With the support of a science teacher named Mr. Ngomanyuni, who Chirara credits for his understanding of the scientific method, the biogas digester came into being. Growing water hyacinths in a slurry of organic waste and water, he diverted the newly formed methane gas into a thermoelectric generator, which measured a maximum of 1.5 volts — about the same as a standard AAA battery. If scaled up, it could provide enough power to light a home or sustain a flame for cooking without the hassle and environmental consequences of collecting and burning firewood.

Chirara put the water hyacinths to good use. 

Flickr/Dinesh Valke

In early 2018, Chirara won the Community Innovation Award from the US-based Society for Science & the Public with his invention, which led him to the Intel International Science and Engineering Fair in May. There, competing against student scientists from all over the world, he placed fourth in Physical Sciences, taking home a $500 prize.

"Most basic needs are met with difficulty in rural areas of Zimbabwe and the phenomenon remains the same looking at Africa at large.

Back in Zimbabwe, he’s already hard at work on a new project: a solar water pumping system to replace the tedious hand-cranked pumps that so many people are reliant on.
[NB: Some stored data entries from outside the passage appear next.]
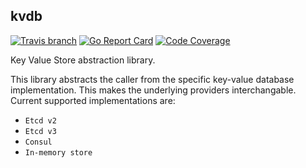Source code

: ## kvdb

[![Travis branch](https://img.shields.io/travis/portworx/kvdb/master.svg)](https://travis-ci.org/portworx/kvdb)
[![Go Report Card](https://goreportcard.com/badge/github.com/portworx/kvdb)](https://goreportcard.com/report/github.com/portworx/kvdb)
[![Code Coverage](https://codecov.io/gh/portworx/kvdb/branch/master/graph/badge.svg)](https://codecov.io/gh/portworx/kvdb)

Key Value Store abstraction library.

This library abstracts the caller from the specific key-value database implementation. This makes the underlying providers interchangable. Current supported implementations are:
* `Etcd v2`
* `Etcd v3`
* `Consul`
* `In-memory store`

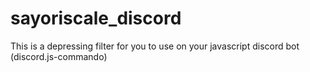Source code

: # sayoriscale_discord
This is a depressing filter for you to use on your javascript discord bot (discord.js-commando)
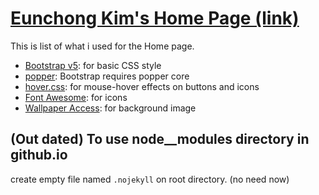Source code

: # [Eunchong Kim's Home Page (link)](http://newini.github.io/)

This is list of what i used for the Home page.

- [Bootstrap v5](https://getbootstrap.com/docs/5.0/getting-started/introduction/): for basic CSS style
- [popper](https://popper.js.org/): Bootstrap requires popper core
- [hover.css](https://ianlunn.github.io/Hover/): for mouse-hover effects on buttons and icons
- [Font Awesome](https://fontawesome.com): for icons
- [Wallpaper Access](https://wallpaperaccess.com): for background image



## (Out dated) To use node__modules directory in github.io
create empty file named `.nojekyll` on root directory. (no need now)
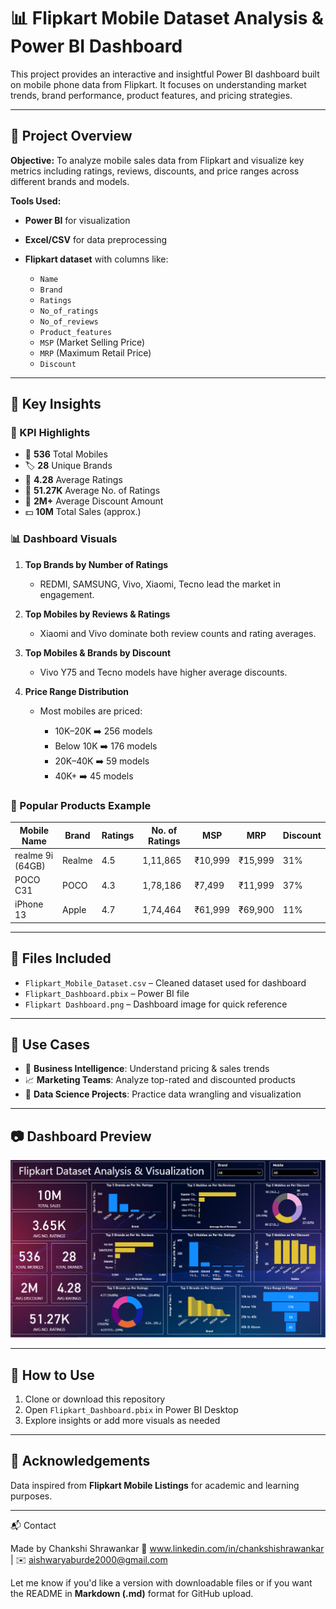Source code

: # 📊 Flipkart Mobile Dataset Analysis & Power BI Dashboard

This project provides an interactive and insightful Power BI dashboard built on mobile phone data from Flipkart. It focuses on understanding market trends, brand performance, product features, and pricing strategies.

---

## 📁 Project Overview

**Objective:**
To analyze mobile sales data from Flipkart and visualize key metrics including ratings, reviews, discounts, and price ranges across different brands and models.

**Tools Used:**

* **Power BI** for visualization
* **Excel/CSV** for data preprocessing
* **Flipkart dataset** with columns like:

  * `Name`
  * `Brand`
  * `Ratings`
  * `No_of_ratings`
  * `No_of_reviews`
  * `Product_features`
  * `MSP` (Market Selling Price)
  * `MRP` (Maximum Retail Price)
  * `Discount`

---

## 📌 Key Insights

### 🔢 KPI Highlights

* 📱 **536** Total Mobiles
* 🏷️ **28** Unique Brands
* 🌟 **4.28** Average Ratings
* 💬 **51.27K** Average No. of Ratings
* 🎯 **2M+** Average Discount Amount
* 💵 **10M** Total Sales (approx.)

### 📊 Dashboard Visuals

1. **Top Brands by Number of Ratings**

   * REDMI, SAMSUNG, Vivo, Xiaomi, Tecno lead the market in engagement.
2. **Top Mobiles by Reviews & Ratings**

   * Xiaomi and Vivo dominate both review counts and rating averages.
3. **Top Mobiles & Brands by Discount**

   * Vivo Y75 and Tecno models have higher average discounts.
4. **Price Range Distribution**

   * Most mobiles are priced:

     * 10K–20K ➡️ 256 models
     * Below 10K ➡️ 176 models
     * 20K–40K ➡️ 59 models
     * 40K+ ➡️ 45 models

### 📌 Popular Products Example

| Mobile Name      | Brand  | Ratings | No. of Ratings | MSP     | MRP     | Discount |
| ---------------- | ------ | ------- | -------------- | ------- | ------- | -------- |
| realme 9i (64GB) | Realme | 4.5     | 1,11,865       | ₹10,999 | ₹15,999 | 31%      |
| POCO C31         | POCO   | 4.3     | 1,78,186       | ₹7,499  | ₹11,999 | 37%      |
| iPhone 13        | Apple  | 4.7     | 1,74,464       | ₹61,999 | ₹69,900 | 11%      |

---

## 📂 Files Included

* `Flipkart_Mobile_Dataset.csv` – Cleaned dataset used for dashboard
* `Flipkart_Dashboard.pbix` – Power BI file
* `Flipkart Dashboard.png` – Dashboard image for quick reference

---

## 📌 Use Cases

* 💼 **Business Intelligence**: Understand pricing & sales trends
* 📈 **Marketing Teams**: Analyze top-rated and discounted products
* 🧠 **Data Science Projects**: Practice data wrangling and visualization

---

## 📷 Dashboard Preview

![Flipkart Dashboard](Flipkart%20Dashboard.png)

---

## 🚀 How to Use

1. Clone or download this repository
2. Open `Flipkart_Dashboard.pbix` in Power BI Desktop
3. Explore insights or add more visuals as needed

---

## 🙌 Acknowledgements

Data inspired from **Flipkart Mobile Listings** for academic and learning purposes.

---

📬 Contact

Made by Chankshi Shrawankar 🔗 www.linkedin.com/in/chankshishrawankar | ✉️ aishwaryaburde2000@gmail.com

Let me know if you'd like a version with downloadable files or if you want the README in **Markdown (.md)** format for GitHub upload.

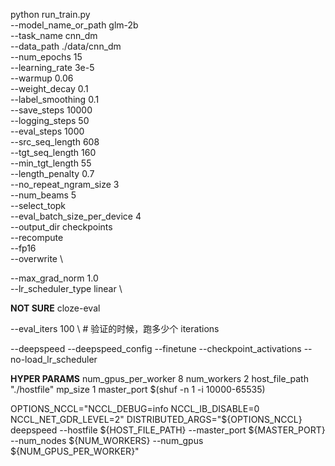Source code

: python run_train.py \
--model_name_or_path glm-2b \
--task_name cnn_dm \
--data_path ./data/cnn_dm \
--num_epochs 15 \
--learning_rate 3e-5 \
--warmup 0.06 \
--weight_decay 0.1 \
--label_smoothing 0.1 \
--save_steps 10000 \
--logging_steps 50 \
--eval_steps 1000 \
--src_seq_length 608 \
--tgt_seq_length 160 \
--min_tgt_length 55 \
--length_penalty 0.7 \
--no_repeat_ngram_size 3 \
--num_beams 5 \
--select_topk \
--eval_batch_size_per_device 4 \
--output_dir checkpoints \
--recompute \
--fp16 \
--overwrite \

--max_grad_norm 1.0 \
--lr_scheduler_type linear \



**NOT SURE**
cloze-eval
<!-- task-mask -->
<!-- --num_layers 36 \
--hidden_size 2048 \
--num_attention_heads 32 \
--max_position_embeddings 1024 \
--tokenizer_type GPT2BPETokenizer \
--load-pretrained CKPT/blocklm-2b-512 -->

--eval_iters 100 \ # 验证的时候，跑多少个 iterations

--deepspeed
--deepspeed_config
--finetune
--checkpoint_activations
--no-load_lr_scheduler


**HYPER PARAMS**
num_gpus_per_worker 8
num_workers 2
host_file_path "./hostfile"
mp_size 1
master_port $(shuf -n 1 -i 10000-65535)

OPTIONS_NCCL="NCCL_DEBUG=info NCCL_IB_DISABLE=0 NCCL_NET_GDR_LEVEL=2"
DISTRIBUTED_ARGS="${OPTIONS_NCCL} deepspeed --hostfile ${HOST_FILE_PATH} --master_port ${MASTER_PORT} --num_nodes ${NUM_WORKERS} --num_gpus ${NUM_GPUS_PER_WORKER}"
Like the best enterprising millennials, he’s also hoping to establish a startup called Everlasting Technology, a sustainable energy provider with a focus on bioenergy. Once again, his work centers around making do with what little is available — instead of water hyacinths, this time he’s using sunlight — to make life easier for the people around him.
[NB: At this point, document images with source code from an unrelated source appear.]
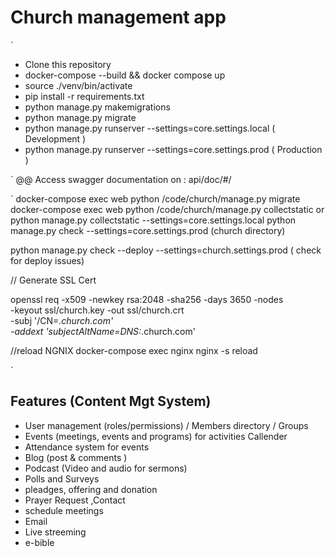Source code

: # Church management app

`

- Clone this repository
- docker-compose --build && docker compose up
- source ./venv/bin/activate
- pip install -r requirements.txt
- python manage.py makemigrations
- python manage.py migrate
- python manage.py runserver --settings=core.settings.local ( Development )
- python manage.py runserver --settings=core.settings.prod ( Production )

`
@@ Access swagger documentation on : api/doc/#/

`
docker-compose exec web python /code/church/manage.py migrate
docker-compose exec web python /code/church/manage.py collectstatic
or
python manage.py collectstatic --settings=core.settings.local
python manage.py check --settings=core.settings.prod (church directory)

python manage.py check --deploy --settings=church.settings.prod ( check for deploy issues)

// Generate SSL Cert

openssl req -x509 -newkey rsa:2048 -sha256 -days 3650 -nodes \
-keyout ssl/church.key -out ssl/church.crt \
-subj '/CN=_.church.com' \
-addext 'subjectAltName=DNS:_.church.com'

//reload NGNIX
docker-compose exec nginx nginx -s reload

`

## Features (Content Mgt System)

- User management (roles/permissions) / Members directory / Groups
- Events (meetings, events and programs) for activities Callender
- Attendance system for events
- Blog (post & comments )
- Podcast (Video and audio for sermons)
- Polls and Surveys
- pleadges, offering and donation
- Prayer Request ,Contact
- schedule meetings
- Email
- Live streeming
- e-bible
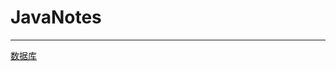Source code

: # JavaNotes




-------
[数据库][https://github.com/liyang12162006/JavaNotes/blob/master/docs/database/database.md]


[https://github.com/liyang12162006/JavaNotes/blob/master/docs/database/database.md]: https://github.com/liyang12162006/JavaNotes/blob/master/docs/database/database.md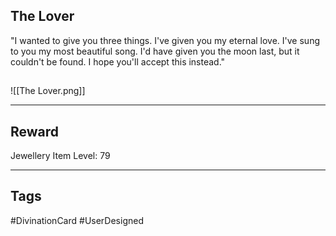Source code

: ## The Lover
"I wanted to give you three things. I've given you my eternal love. I've sung to you my most beautiful song. I'd have given you the moon last, but it couldn't be found. I hope you'll accept this instead."
## 
![[The Lover.png]]

---
## Reward
Jewellery
Item Level: 79

---
## Tags
#DivinationCard
#UserDesigned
“Most basic needs are met with difficulty in rural areas of Zimbabwe and the phenomenon remains the same looking at Africa at large,” he says. “These include reliable sustainable energy, clean water and 21st century educational resources.”

An avid reader of the works of Paulo Coelho, Robin Sharma, and, of course, Sagan, Chirara hopes to continue to use science to provide “logic, sense, and order in what might otherwise seem chaotic.”

“It may not solve all of our problems,” he says. “but it usually shows us the path to the solutions.”